Do this
Can you turn the listing below into a numbered list, beginning at its first line and stopping after the line that contains "collection date: 1936-06-18", with blank lines left out?

Recorded data
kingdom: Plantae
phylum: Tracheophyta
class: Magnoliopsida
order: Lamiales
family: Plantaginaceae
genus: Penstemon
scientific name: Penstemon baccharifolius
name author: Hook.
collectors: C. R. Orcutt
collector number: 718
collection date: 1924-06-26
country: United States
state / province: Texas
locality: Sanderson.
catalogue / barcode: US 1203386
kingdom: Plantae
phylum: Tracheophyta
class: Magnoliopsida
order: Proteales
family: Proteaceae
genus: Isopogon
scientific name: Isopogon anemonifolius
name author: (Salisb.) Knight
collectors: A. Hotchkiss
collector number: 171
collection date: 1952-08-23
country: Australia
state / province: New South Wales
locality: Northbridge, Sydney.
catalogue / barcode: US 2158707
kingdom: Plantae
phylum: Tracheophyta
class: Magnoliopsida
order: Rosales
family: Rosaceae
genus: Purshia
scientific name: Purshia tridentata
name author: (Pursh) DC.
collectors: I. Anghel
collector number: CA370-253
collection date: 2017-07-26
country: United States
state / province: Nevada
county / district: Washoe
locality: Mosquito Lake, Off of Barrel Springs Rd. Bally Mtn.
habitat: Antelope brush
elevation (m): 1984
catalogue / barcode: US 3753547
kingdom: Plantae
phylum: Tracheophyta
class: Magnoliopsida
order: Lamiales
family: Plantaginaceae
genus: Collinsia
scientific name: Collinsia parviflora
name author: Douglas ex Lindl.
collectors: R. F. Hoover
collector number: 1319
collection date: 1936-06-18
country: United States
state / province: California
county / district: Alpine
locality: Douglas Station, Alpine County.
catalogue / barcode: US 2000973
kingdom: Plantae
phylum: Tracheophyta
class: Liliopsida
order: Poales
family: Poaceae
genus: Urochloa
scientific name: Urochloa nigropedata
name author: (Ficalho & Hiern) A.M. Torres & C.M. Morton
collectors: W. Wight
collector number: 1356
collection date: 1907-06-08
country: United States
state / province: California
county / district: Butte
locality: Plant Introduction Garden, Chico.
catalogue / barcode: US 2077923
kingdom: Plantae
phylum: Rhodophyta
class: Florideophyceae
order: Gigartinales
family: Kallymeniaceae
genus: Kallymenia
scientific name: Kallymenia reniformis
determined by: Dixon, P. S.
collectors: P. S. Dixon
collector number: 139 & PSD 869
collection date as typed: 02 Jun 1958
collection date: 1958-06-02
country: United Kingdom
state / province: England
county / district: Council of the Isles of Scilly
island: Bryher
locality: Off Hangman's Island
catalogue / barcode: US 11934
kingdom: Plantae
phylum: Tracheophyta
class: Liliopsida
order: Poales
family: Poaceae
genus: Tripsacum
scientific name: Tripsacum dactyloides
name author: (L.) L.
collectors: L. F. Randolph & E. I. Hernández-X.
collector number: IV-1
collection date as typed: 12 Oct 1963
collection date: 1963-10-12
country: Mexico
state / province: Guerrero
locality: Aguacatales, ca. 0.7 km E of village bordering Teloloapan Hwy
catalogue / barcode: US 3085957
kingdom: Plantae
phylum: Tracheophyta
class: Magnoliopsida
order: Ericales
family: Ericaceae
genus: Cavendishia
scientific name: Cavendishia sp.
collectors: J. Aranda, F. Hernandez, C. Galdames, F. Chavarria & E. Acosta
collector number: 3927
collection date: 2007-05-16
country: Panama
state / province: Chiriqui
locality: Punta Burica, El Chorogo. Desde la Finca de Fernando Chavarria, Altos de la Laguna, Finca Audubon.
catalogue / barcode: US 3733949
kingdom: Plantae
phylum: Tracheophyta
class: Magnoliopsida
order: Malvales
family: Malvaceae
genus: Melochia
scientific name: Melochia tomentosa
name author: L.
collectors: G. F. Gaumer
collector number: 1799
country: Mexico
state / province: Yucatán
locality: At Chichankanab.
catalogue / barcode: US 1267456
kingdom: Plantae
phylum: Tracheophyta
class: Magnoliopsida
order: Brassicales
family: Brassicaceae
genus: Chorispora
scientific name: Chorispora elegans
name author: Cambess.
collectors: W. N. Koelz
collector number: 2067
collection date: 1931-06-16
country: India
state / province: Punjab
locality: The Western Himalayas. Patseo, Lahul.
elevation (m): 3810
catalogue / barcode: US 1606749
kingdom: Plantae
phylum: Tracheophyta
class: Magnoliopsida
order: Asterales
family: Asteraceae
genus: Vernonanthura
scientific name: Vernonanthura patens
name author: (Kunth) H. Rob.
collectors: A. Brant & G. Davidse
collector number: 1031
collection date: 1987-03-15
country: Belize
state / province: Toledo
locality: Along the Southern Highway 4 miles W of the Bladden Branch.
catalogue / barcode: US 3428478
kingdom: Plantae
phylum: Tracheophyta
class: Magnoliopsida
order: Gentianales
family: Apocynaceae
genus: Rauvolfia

Answer in full
1. kingdom: Plantae
2. phylum: Tracheophyta
3. class: Magnoliopsida
4. order: Lamiales
5. family: Plantaginaceae
6. genus: Penstemon
7. scientific name: Penstemon baccharifolius
8. name author: Hook.
9. collectors: C. R. Orcutt
10. collector number: 718
11. collection date: 1924-06-26
12. country: United States
13. state / province: Texas
14. locality: Sanderson.
15. catalogue / barcode: US 1203386
16. kingdom: Plantae
17. phylum: Tracheophyta
18. class: Magnoliopsida
19. order: Proteales
20. family: Proteaceae
21. genus: Isopogon
22. scientific name: Isopogon anemonifolius
23. name author: (Salisb.) Knight
24. collectors: A. Hotchkiss
25. collector number: 171
26. collection date: 1952-08-23
27. country: Australia
28. state / province: New South Wales
29. locality: Northbridge, Sydney.
30. catalogue / barcode: US 2158707
31. kingdom: Plantae
32. phylum: Tracheophyta
33. class: Magnoliopsida
34. order: Rosales
35. family: Rosaceae
36. genus: Purshia
37. scientific name: Purshia tridentata
38. name author: (Pursh) DC.
39. collectors: I. Anghel
40. collector number: CA370-253
41. collection date: 2017-07-26
42. country: United States
43. state / province: Nevada
44. county / district: Washoe
45. locality: Mosquito Lake, Off of Barrel Springs Rd. Bally Mtn.
46. habitat: Antelope brush
47. elevation (m): 1984
48. catalogue / barcode: US 3753547
49. kingdom: Plantae
50. phylum: Tracheophyta
51. class: Magnoliopsida
52. order: Lamiales
53. family: Plantaginaceae
54. genus: Collinsia
55. scientific name: Collinsia parviflora
56. name author: Douglas ex Lindl.
57. collectors: R. F. Hoover
58. collector number: 1319
59. collection date: 1936-06-18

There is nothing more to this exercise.